**Problem to solve:** In the entries below, find each line with the word "align" and pull it out.

-- Raw data follows --

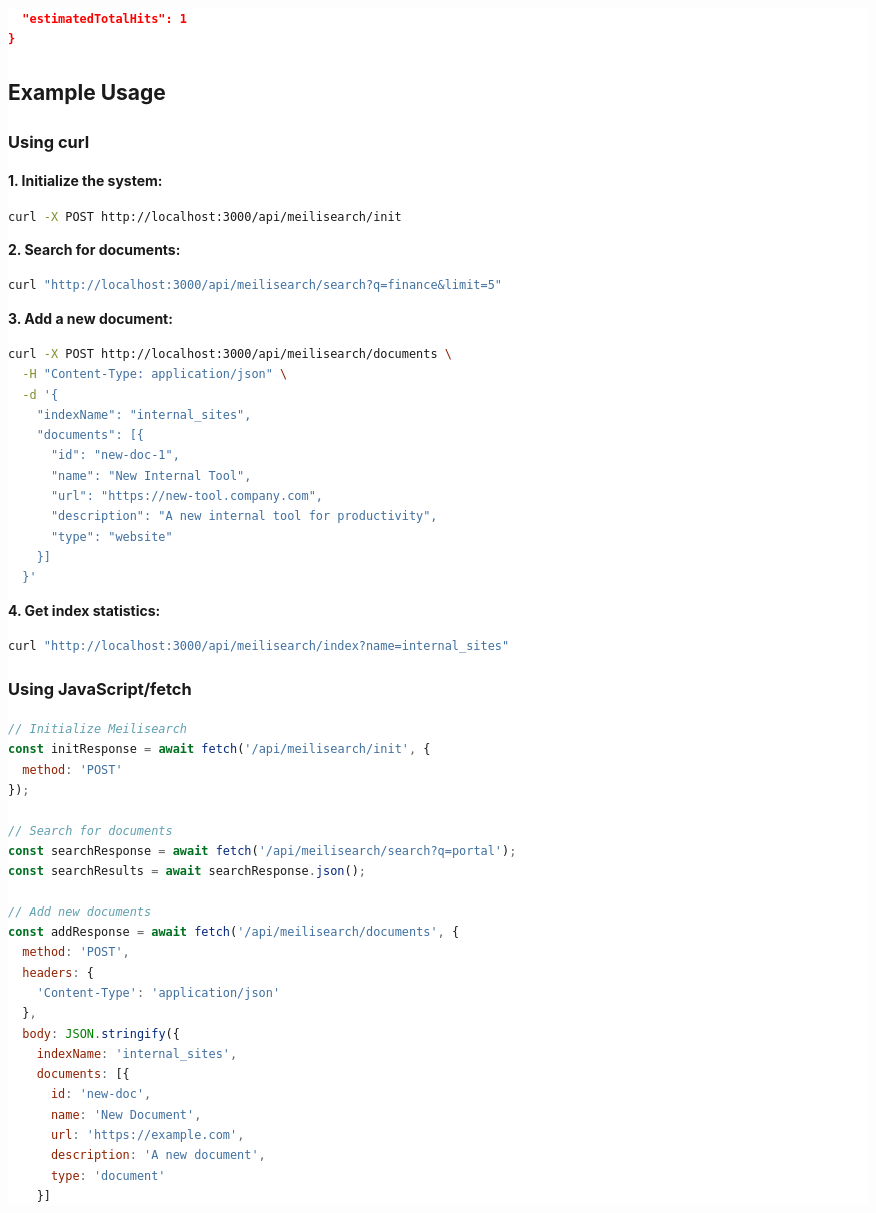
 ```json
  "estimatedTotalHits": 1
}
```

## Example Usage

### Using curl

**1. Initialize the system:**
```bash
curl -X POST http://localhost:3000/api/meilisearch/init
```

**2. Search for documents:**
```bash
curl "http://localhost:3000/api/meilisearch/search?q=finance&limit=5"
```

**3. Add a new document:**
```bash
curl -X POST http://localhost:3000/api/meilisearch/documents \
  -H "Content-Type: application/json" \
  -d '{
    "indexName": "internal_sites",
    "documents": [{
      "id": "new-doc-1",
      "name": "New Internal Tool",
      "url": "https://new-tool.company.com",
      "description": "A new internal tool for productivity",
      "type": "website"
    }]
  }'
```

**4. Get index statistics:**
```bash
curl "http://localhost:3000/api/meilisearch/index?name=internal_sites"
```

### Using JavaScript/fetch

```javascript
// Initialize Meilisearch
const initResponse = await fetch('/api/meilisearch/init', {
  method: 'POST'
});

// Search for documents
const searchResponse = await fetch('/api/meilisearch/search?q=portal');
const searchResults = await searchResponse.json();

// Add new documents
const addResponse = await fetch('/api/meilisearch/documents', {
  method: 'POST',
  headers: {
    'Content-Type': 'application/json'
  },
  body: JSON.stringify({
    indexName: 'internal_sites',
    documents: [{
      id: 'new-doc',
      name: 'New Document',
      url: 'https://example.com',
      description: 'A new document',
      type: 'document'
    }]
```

-- Raw data concluded --
-- Raw data follows --

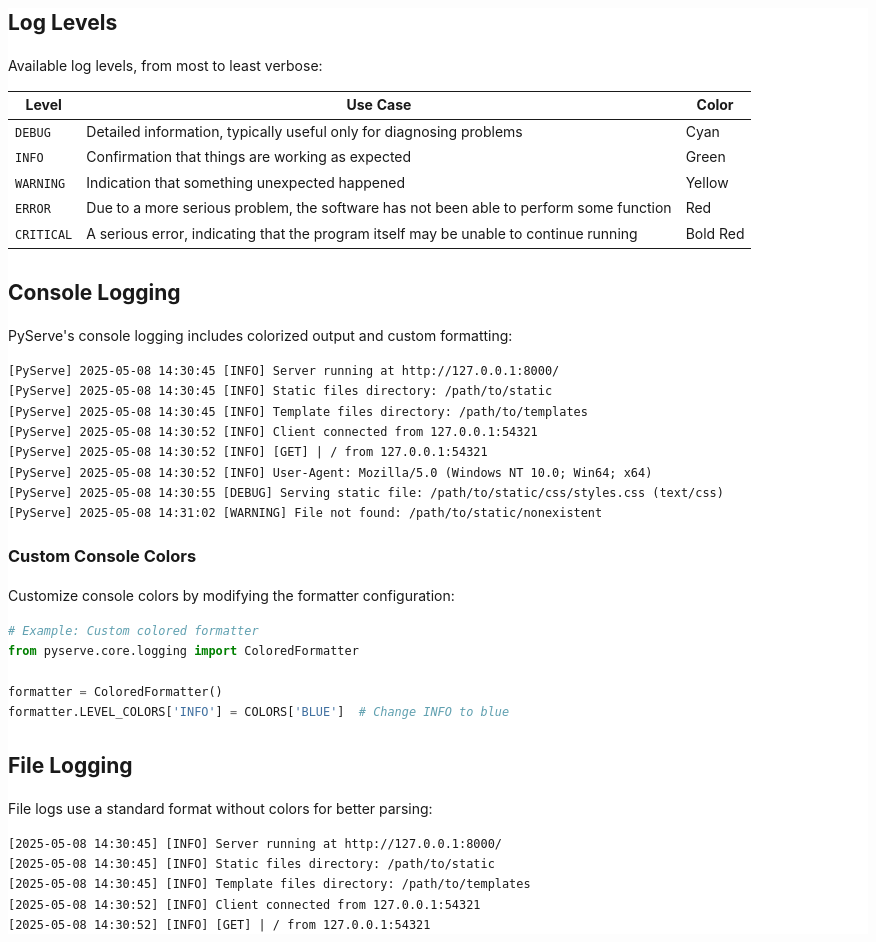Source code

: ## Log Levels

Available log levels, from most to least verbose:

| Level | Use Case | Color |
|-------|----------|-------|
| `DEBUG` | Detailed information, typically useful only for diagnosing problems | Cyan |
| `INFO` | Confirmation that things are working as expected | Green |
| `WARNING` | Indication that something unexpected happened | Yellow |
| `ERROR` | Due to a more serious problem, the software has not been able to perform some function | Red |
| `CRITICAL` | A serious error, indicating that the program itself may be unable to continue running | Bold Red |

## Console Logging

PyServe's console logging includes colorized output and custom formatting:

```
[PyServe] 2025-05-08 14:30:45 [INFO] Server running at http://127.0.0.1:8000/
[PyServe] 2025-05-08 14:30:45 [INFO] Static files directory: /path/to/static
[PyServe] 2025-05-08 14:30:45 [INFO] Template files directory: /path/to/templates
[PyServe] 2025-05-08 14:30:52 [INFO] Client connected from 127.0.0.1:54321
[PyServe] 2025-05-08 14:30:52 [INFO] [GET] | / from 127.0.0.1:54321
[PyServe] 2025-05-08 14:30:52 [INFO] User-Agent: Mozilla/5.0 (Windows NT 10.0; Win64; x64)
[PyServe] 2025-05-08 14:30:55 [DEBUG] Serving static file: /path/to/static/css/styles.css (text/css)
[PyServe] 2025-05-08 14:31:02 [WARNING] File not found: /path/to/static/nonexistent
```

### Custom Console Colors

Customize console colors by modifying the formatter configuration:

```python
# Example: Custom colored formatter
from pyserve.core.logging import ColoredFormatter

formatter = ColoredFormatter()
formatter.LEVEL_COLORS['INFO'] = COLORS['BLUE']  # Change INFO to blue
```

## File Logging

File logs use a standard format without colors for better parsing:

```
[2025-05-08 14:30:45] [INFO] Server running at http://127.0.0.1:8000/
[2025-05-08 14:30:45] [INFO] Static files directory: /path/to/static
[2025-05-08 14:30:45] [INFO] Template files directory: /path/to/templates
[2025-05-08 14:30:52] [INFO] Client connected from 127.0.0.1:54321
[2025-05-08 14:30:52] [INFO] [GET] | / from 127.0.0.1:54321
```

-- Raw data concluded --
-- Raw data follows --

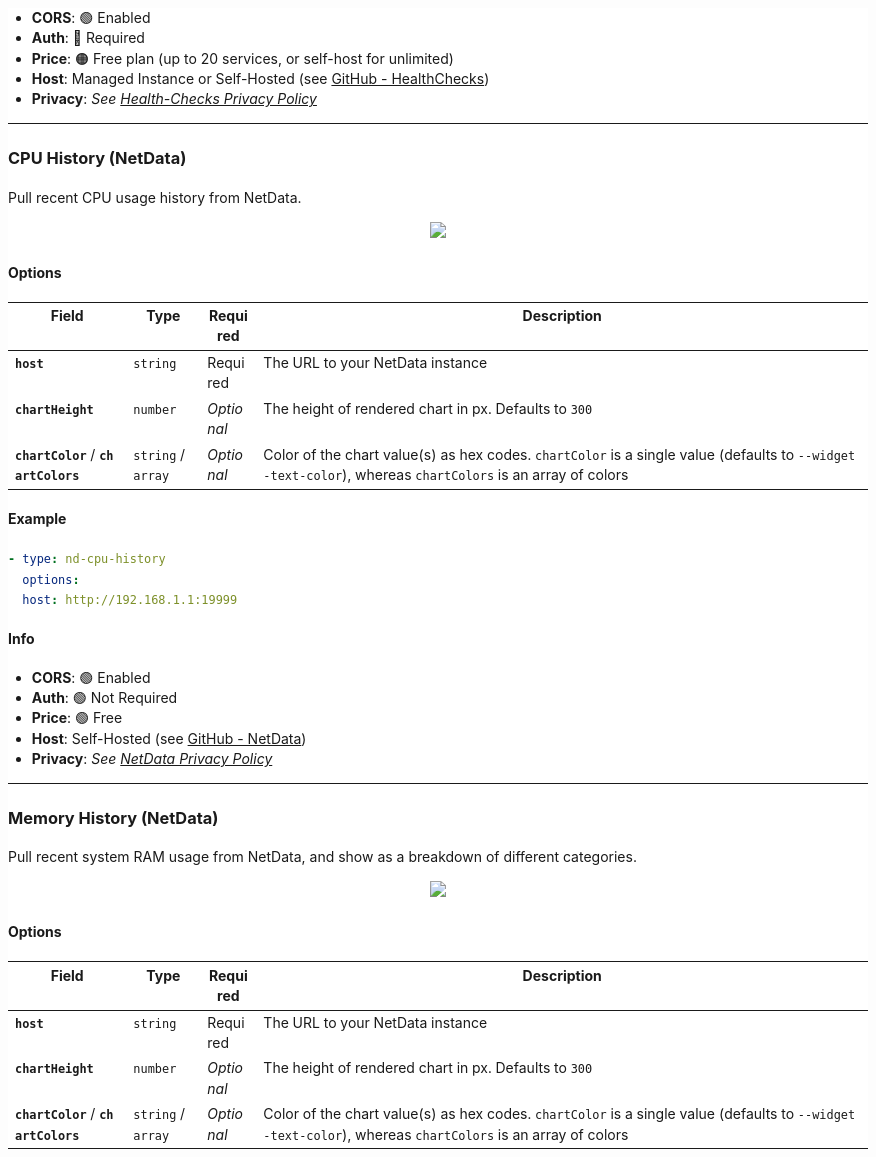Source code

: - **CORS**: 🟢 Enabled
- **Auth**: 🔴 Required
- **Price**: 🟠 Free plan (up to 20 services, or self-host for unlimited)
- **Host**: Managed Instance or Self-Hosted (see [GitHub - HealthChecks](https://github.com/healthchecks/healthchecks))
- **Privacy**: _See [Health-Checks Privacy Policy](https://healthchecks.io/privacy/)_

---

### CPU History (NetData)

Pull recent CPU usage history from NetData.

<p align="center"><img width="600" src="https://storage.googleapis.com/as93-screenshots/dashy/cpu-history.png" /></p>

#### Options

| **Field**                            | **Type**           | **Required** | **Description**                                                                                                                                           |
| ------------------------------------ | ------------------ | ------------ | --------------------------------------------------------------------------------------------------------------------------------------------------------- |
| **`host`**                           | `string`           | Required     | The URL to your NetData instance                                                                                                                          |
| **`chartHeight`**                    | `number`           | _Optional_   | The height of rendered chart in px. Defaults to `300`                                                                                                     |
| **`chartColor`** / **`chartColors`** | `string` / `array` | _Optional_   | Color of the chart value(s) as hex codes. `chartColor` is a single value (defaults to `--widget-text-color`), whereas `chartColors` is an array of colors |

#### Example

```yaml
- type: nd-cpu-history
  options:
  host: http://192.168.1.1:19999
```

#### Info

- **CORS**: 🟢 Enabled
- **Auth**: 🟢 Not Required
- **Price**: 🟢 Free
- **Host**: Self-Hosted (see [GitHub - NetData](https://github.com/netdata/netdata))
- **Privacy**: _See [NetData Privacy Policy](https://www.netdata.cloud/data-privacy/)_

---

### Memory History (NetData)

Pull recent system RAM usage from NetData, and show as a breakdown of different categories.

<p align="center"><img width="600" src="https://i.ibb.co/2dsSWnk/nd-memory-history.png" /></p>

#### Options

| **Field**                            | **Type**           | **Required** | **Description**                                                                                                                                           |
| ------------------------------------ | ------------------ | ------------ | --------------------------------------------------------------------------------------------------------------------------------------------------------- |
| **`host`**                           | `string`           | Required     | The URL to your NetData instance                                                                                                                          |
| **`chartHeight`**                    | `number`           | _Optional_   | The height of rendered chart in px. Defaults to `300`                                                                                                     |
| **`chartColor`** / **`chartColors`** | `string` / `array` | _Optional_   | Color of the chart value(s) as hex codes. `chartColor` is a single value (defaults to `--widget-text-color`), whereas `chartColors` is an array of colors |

-- Raw data concluded --

**Reply to the task:**
<p align="center"><img width="600" src="https://storage.googleapis.com/as93-screenshots/dashy/cpu-history.png" /></p>
<p align="center"><img width="600" src="https://i.ibb.co/2dsSWnk/nd-memory-history.png" /></p>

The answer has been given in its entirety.